Daydream (Maple Hills, #3)(55)



Cami’s door opens and she looks like a deer in headlights. Her red hair is braided over her shoulder and she’s wearing her pajamas. There’s been something off about her recently at work and I haven’t been able to put my finger on why. She’s quieter, I think. Her normal confident demeanor almost feels like it’s been muted.

My biggest sign that something is up with her is that she’s started being on time for work. She’s never on time for anything. And when a guest yelled at her, she didn’t argue back even a little bit. I hold up the paper bag. “I brought you chicken noodle soup and some other healthy-looking things.”

“Oh, Halle,” she says gently. “Come in and sit down.”

I know her roommates are all out because I was just with them, and it was Ava who told me she was sick. Ava agreed with me that she doesn’t seem herself recently, but when I asked if she knew why, she changed the subject. I think there’s a small part of me that’s worried I’ve done something and nobody wants to tell me.

“How are you feeling?” I ask, taking a spot on the couch.

She sits across from me and pulls her legs up against her chest, hugging them. “I’ve been better. Thank you for bringing me food.”

“Have I done something to upset you?” I ask. I hate how desperate it sounds as it leaves my lips. I hate how desperate it makes me feel. “I want to apologize if I have.”

There’s a visible change to shock on Cami’s face. “What? No, oh my God. Of course you haven’t done something to upset me.”

“I can take it if I have. I’m kind of inexperienced in the whole friend department, as you know. And, well, I just don’t want to be that friend that doesn’t apologize when they need to apologize.”

“Halle, you have nothing to apologize for. It’s me. It’s my head. It’s all fucked up. I, ugh.” She wipes her hands against her face. “Someone put something in my drink at the Take Back December gig, and, no, no, don’t look panicked, nothing happened. Poppy was spiked, too, and Ava realized something was up immediately and took us to the ER. We were lucky.”

“There’s nothing lucky about having your drink spiked. I’m so, so sorry that happened to you. I swear I didn’t know or I wouldn’t have come here and made it about me.”

“You haven’t! And I didn’t want anyone to know because, well, I’ve been roofied before. Senior year of high school. I wasn’t as lucky that time,” she says, and my stomach sinks. “I really don’t want to talk about it if I’m being honest. It’s just shaken me a little and I’ll get through it. I just don’t want you thinking you’ve done something, Hals. You haven’t. I just need to be by myself to process and then I’ll be back to normal, I swear. I’m going to skip tomorrow, though. I don’t think a Halloween party is where I should be with the way I’m feeling, but I swear I’ll be back to normal soon.”

There’s a million different emotions I’m experiencing finding out something like this happened. Not one of them is bigger than rage for my friend. “You don’t need to be back to normal; I just want you to be okay. Is there anything I can do to help you? I can hang out with you tomorrow night so you’re not alone.”

She shakes her head. “I really do process better alone, but thank you. I’m a good compartmentalizer.”

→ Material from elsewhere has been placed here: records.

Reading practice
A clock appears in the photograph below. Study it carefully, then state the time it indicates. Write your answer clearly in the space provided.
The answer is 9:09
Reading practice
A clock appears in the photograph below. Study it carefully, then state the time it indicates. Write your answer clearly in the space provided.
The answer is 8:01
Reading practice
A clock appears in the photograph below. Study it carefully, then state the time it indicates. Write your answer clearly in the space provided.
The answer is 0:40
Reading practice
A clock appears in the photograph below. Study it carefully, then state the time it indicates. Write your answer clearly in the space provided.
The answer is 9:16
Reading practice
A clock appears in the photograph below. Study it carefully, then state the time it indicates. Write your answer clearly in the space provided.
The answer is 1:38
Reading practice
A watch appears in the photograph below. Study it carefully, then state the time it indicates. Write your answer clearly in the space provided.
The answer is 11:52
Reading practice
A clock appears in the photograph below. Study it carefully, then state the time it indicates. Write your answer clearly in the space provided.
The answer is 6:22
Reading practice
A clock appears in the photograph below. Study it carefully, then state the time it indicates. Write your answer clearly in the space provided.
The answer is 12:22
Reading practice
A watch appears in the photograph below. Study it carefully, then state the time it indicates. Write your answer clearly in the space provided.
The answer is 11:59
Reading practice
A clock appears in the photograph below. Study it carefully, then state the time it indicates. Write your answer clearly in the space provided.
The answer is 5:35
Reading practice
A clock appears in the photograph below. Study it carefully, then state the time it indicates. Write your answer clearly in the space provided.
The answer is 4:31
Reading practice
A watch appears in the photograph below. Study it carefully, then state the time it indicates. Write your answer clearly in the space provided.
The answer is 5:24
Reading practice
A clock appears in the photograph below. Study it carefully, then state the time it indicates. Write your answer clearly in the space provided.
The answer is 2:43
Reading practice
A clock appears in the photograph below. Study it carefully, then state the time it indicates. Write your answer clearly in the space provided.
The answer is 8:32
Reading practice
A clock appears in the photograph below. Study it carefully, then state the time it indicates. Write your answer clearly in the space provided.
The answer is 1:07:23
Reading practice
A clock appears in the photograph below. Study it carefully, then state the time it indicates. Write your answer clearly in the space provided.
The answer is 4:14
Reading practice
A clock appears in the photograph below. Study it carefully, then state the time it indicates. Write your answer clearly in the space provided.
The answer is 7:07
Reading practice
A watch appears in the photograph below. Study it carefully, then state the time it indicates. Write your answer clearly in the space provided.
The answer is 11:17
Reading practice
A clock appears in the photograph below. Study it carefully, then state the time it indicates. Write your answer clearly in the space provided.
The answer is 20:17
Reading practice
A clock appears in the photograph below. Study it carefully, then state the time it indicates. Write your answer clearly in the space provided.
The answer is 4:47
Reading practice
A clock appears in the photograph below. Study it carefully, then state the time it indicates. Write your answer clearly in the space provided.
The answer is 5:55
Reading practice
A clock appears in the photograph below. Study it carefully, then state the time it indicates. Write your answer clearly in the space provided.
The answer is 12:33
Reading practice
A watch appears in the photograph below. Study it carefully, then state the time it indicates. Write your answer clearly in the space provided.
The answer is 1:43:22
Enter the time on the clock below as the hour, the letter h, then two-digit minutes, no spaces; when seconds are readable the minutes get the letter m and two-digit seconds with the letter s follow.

“Is that a good or bad thing?”

She laughs, but I still see the pain in her eyes. “I dunno, but we’ll find out.”

“Do you want to hang out on Sunday? We could go for breakfast or go shopping, maybe? I hear what you’re saying about processing better alone, I really do, but I also feel like you shouldn’t do this alone, and I know your best friends don’t live around here anymore, and I’m not them but—” I’m rambling. I’m rambling so bad. She lived with Summer and Briar for four years before they graduated, and I don’t want her to think I think I’m equal to that level of trust and friendship. “I just feel like—”

“Halle,” she says, laughing as she interrupts me. “Breakfast would be fun. Blaise’s diner? What time is too early for you if you’re going to The Honeypot? I sleep through my alarm when I’m hungover.”

“Anytime works for me. I’m not going to get drunk.” She doesn’t gasp in horror or do anything other than look through the grocery bag I gave her, pulling out snacks. “I’ve learned I’m a really anxious and emotional hungover person. Hopefully I won’t be boring and people will still want to hang out with me.”

She stops rummaging through the bag and looks at me. “Summer didn’t get drunk for the exact same reason. Me and Briar actually convinced her to stop because we couldn’t deal with her thinking the world was going to end every time she had more than two glasses of wine. It doesn’t make you boring.”

“I know that logically. Like, seriously, I know I’m being ridiculous and peer pressure should not be something I’m thinking about when I’m a literal adult. But—”

“But you’re worried that if you don’t want to do what everyone else does, that they won’t invite you and you’ll be alone,” she says, plucking the words from my head. “I get it. That ex and his friends really did a number on your self-worth, huh?”